Не верили, - считали, - бредни,
Но узнавали: от двоих,
Троих, от всех. Равнялись в строку
Остановившегося срока
Дома чиновниц и купчих,
Дворы, деревья, и на них
Грачи, в чаду от солнцепёка
Разгорячённо на грачих
Кричавшие, чтоб дуры впредь не
Совались в грех. И как намедни
Был день. Как час назад. Как миг
Назад. Соседний двор, соседний
Забор, деревья, шум грачих.
Лишь был на лицах влажный сдвиг,
Как в складках порванного бредня.
Был день, безвредный день, безвредней
Десятка прежних дней твоих.
Толпились, выстроясь в передней,
Как выстрел выстроил бы их.
Как, сплющив, выплеснул из стока б
Лещей и щуку минный вспых
Шутих, заложенных в осоку,
Как вздох пластов нехолостых.
Ты спал, постлав постель на сплетне,
Спал и, оттрепетав, был тих, -
Красивый, двадцатидвухлетний,
Как предсказал твой тетраптих.
Ты спал, прижав к подушке щёку,
Спал, - со всех ног, со всех лодыг
Врезаясь вновь и вновь с наскоку
В разряд преданий молодых.
Ты в них врезался тем заметней,
Что их одним прыжком достиг.
Твой выстрел был подобен Этне
В предгорьи трусов и трусих.
Друзья же изощрялись в спорах,
Забыв, что рядом - жизнь и я.
Ну что ж ещё? Что ты припёр их
К стене, и стёр с земли, и страх
Твой порох выдаёт за прах?
Но мрази только он и дорог.
На то и рассуждений ворох,
Чтоб не бежала за края
Большого случая струя,
Чрезмерно скорая для хворых.
Так пошлость свёртывает в творог
Седые сливки бытия.
1930, «Смерть поэта», Борис Пастернак.

Исходные данные:
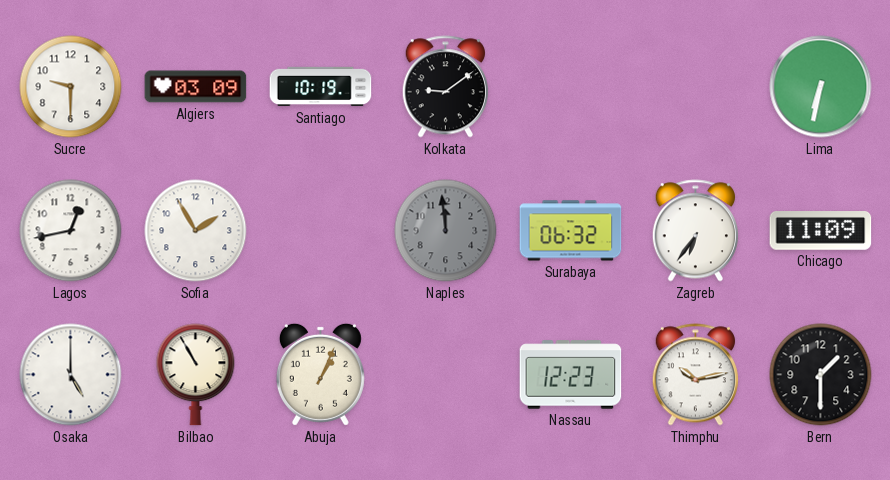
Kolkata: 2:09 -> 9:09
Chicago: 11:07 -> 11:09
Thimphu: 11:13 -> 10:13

==

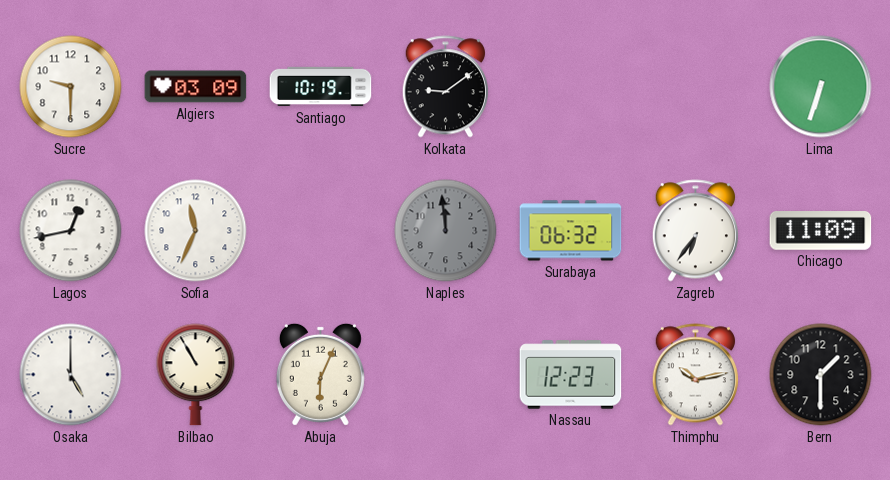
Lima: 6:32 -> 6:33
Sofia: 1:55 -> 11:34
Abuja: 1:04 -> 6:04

==

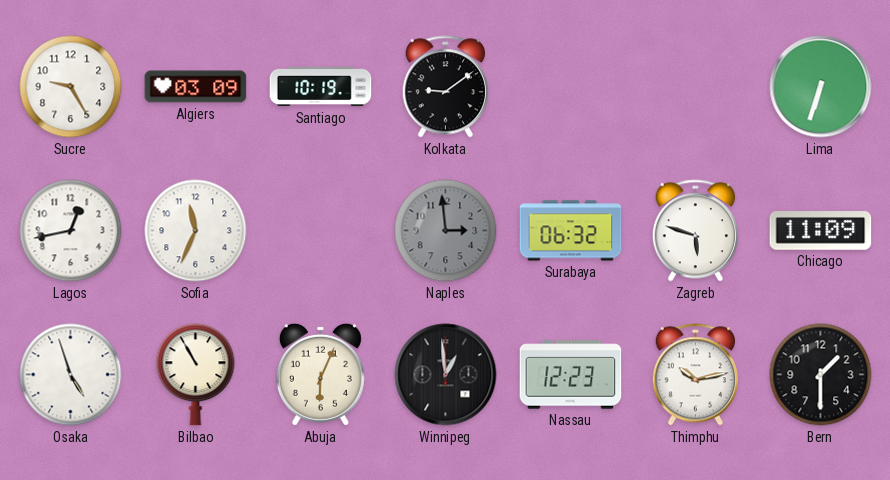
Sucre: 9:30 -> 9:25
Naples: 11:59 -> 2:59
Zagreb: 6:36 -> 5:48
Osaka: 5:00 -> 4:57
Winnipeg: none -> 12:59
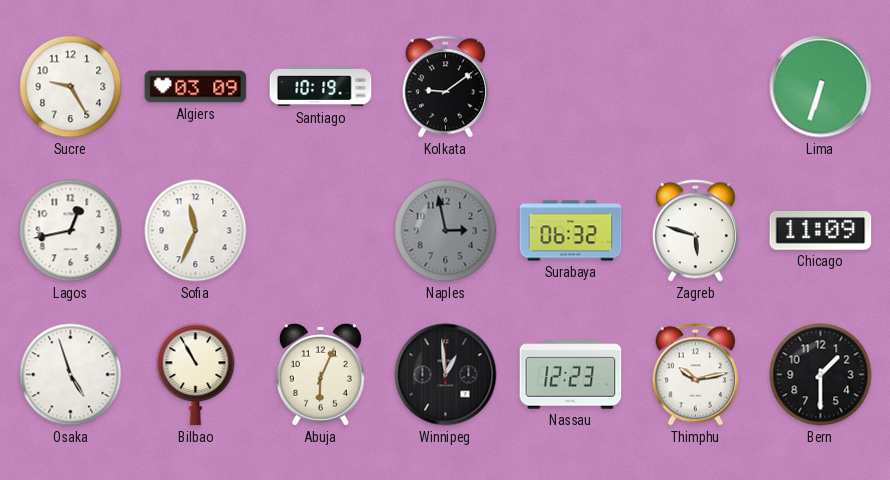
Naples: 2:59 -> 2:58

Обязательные задания:
1. С каким вулканом сравнивается выстрел в стихотворении?
2. Выпишите из стихотворения отрывок, начиная со слов «Лишь был на» и продолжая вплоть до слов «выстроил бы их.» включительно.
Строки данных в этой работе не понадобятся.

Ответы:
1. С Этной.

2.
Лишь был на лицах влажный сдвиг,
Как в складках порванного бредня.
Был день, безвредный день, безвредней
Десятка прежних дней твоих.
Толпились, выстроясь в передней,
Как выстрел выстроил бы их.